─── TEKS YANG DITAMPILKAN

Kebijakan Ekonomi Dalam Pembangunan
Masa
pemerintahan Soekarno kebijakan ekonomi pembangunan masih sangat labil, yang
didera oleh berbagai persoalan antaranya pergejolakankan politik yang belum
kondusif dan juga system pemerintahan yang belum baik, sehingga berdampak pada
proses pengambilan kebijakan.
a.
Masa Pasca Kemerdekaan (1945-1950)
Keadaan
ekonomi keuangan pada masa awal kemerdekaan amat buruk, antara lain disebabkan
oleh :
·
Inflasi
yang sangat tinggi, disebabkan karena beredarnya lebih dari satu mata uang
secara tidak terkendali. Pada waktu itu, untuk sementara waktu pemerintah RI
menyatakan tiga mata uang yang berlaku di wilayah RI, yaitu mata uang De
Javasche Bank, mata uang pemerintah Hindia Belanda, dan mata uang pendudukan
Jepang.
·
Adanya
blokade ekonomi oleh Belanda sejak bulan November 1945 untuk menutup pintu
perdagangan luar negeri RI.
·
Kas
negara kosong.
·
Eksploitasi
besar-besaran di masa penjajahan.
Usaha-usaha
yang dilakukan untuk mengatasi kesulitan-kesulitan ekonomi, antara lain :
·
Program
Pinjaman Nasional dilaksanakan oleh menteri keuangan Ir. Surachman dengan
persetujuan BP-KNIP, dilakukan pada bulan Juli 1946.
·
Upaya
menembus blokade dengan diplomasi beras ke India, mangadakan kontak dengan
perusahaan swasta Amerika, dan menembus blokade Belanda di Sumatera dengan
tujuan ke Singapura dan Malaysia.
·
Pembentukan
Planning Board (Badan Perancang Ekonomi) 19 Januari 1947
Rekonstruksi
dan Rasionalisasi Angkatan Perang (Rera) 1948, mengalihkan tenaga bekas
angkatan perang ke bidang-bidang produktif.
Kasimo
Plan yang intinya mengenai usaha swasembada pangan dengan beberapa petunjuk
pelaksanaan yang praktis. Dengan swasembada pangan, diharapkan perekonomian
akan membaik (mengikuti Mazhab Fisiokrat : sektor pertanian merupakan sumber
kekayaan).
b.
Masa Demokrasi Liberal (1950-1957)
Masa
ini disebut masa liberal, karena dalam politik maupun sistem ekonominya
menggunakan prinsip-prinsip liberal. Perekonomian diserahkan pada pasar sesuai
teori-teori mazhab klasik yang menyatakan laissez faire laissez passer.

──────
─── DATA YANG DIBERIKAN

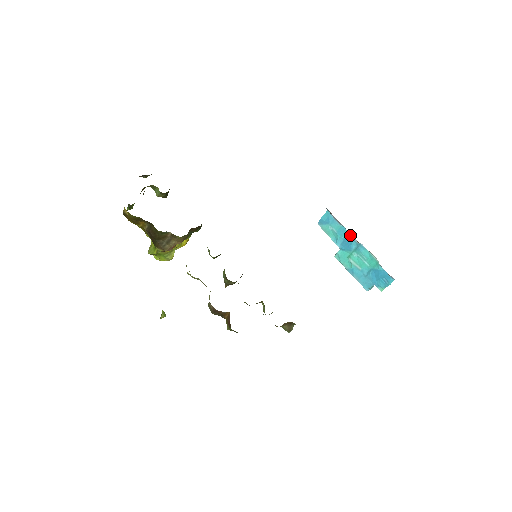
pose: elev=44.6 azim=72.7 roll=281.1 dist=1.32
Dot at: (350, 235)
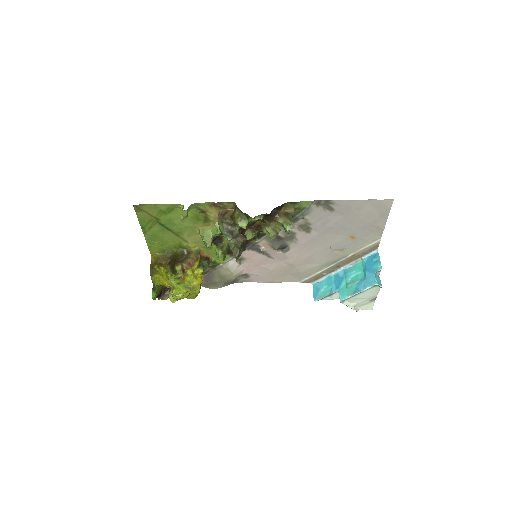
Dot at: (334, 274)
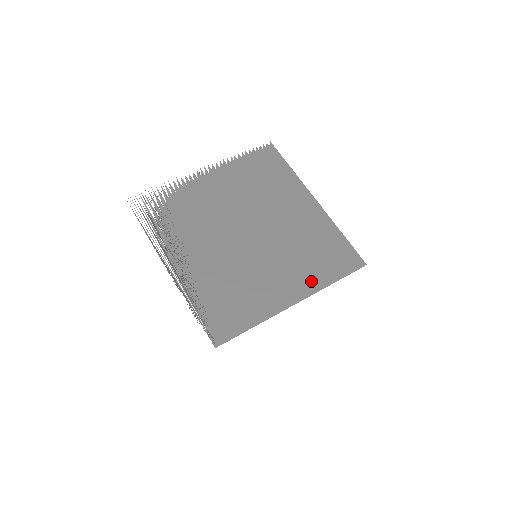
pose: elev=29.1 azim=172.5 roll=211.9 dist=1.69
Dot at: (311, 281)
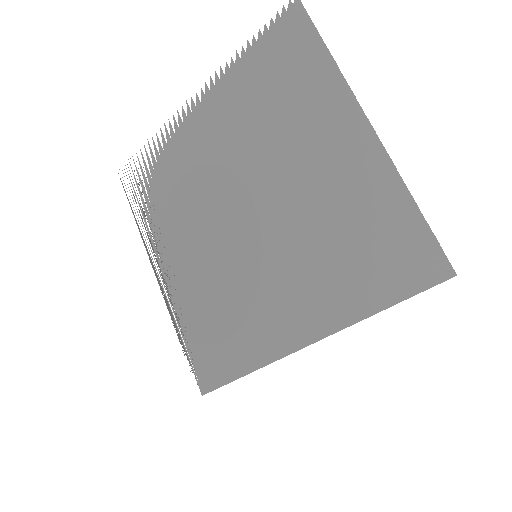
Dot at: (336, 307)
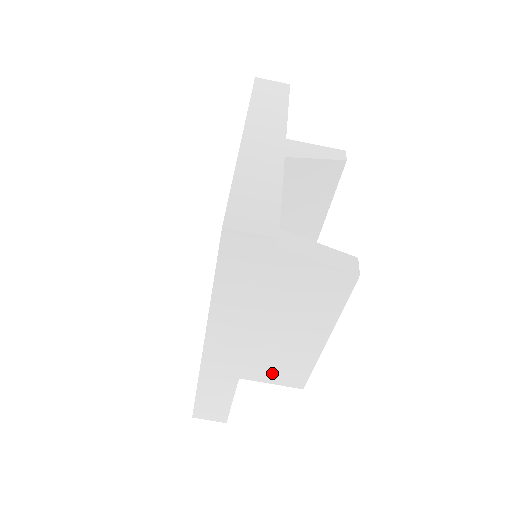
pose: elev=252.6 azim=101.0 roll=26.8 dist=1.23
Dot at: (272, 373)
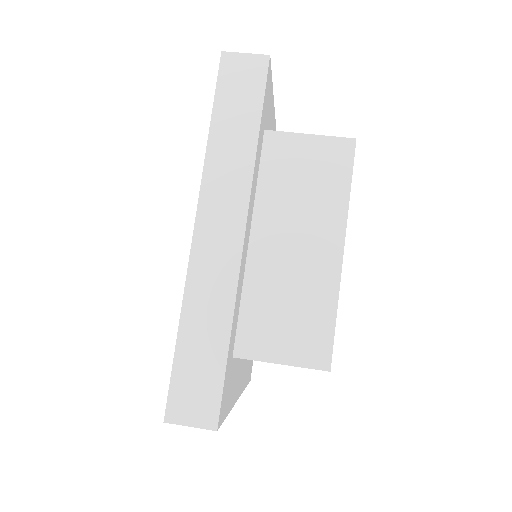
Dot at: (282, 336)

──────

| INSTRUKSI KERJA |
[a] Ganti "Pinjaman Nasional" dengan "Obligasi Nasional" pada teks kebijakan ekonomi, lalu tuliskan kembali seluruh bagian mulai dari "Usaha-usaha" sampai ke "bulan Juli 1946.".
[b] Salin persis baris data mulai dari baris yang memuat "pose: elev=252.6 azim=101.0" hingga baris data yang terakhir, tanpa menyertakan gambarnya.
Teks dan baris data di atas merupakan bahan yang terpisah satu sama lain.

| HASIL TIAP TUGAS |
[a]
Usaha-usaha
yang dilakukan untuk mengatasi kesulitan-kesulitan ekonomi, antara lain :
·
Program
Obligasi Nasional dilaksanakan oleh menteri keuangan Ir. Surachman dengan
persetujuan BP-KNIP, dilakukan pada bulan Juli 1946.

[b]
pose: elev=252.6 azim=101.0 roll=26.8 dist=1.23
Dot at: (272, 373)
Dot at: (282, 336)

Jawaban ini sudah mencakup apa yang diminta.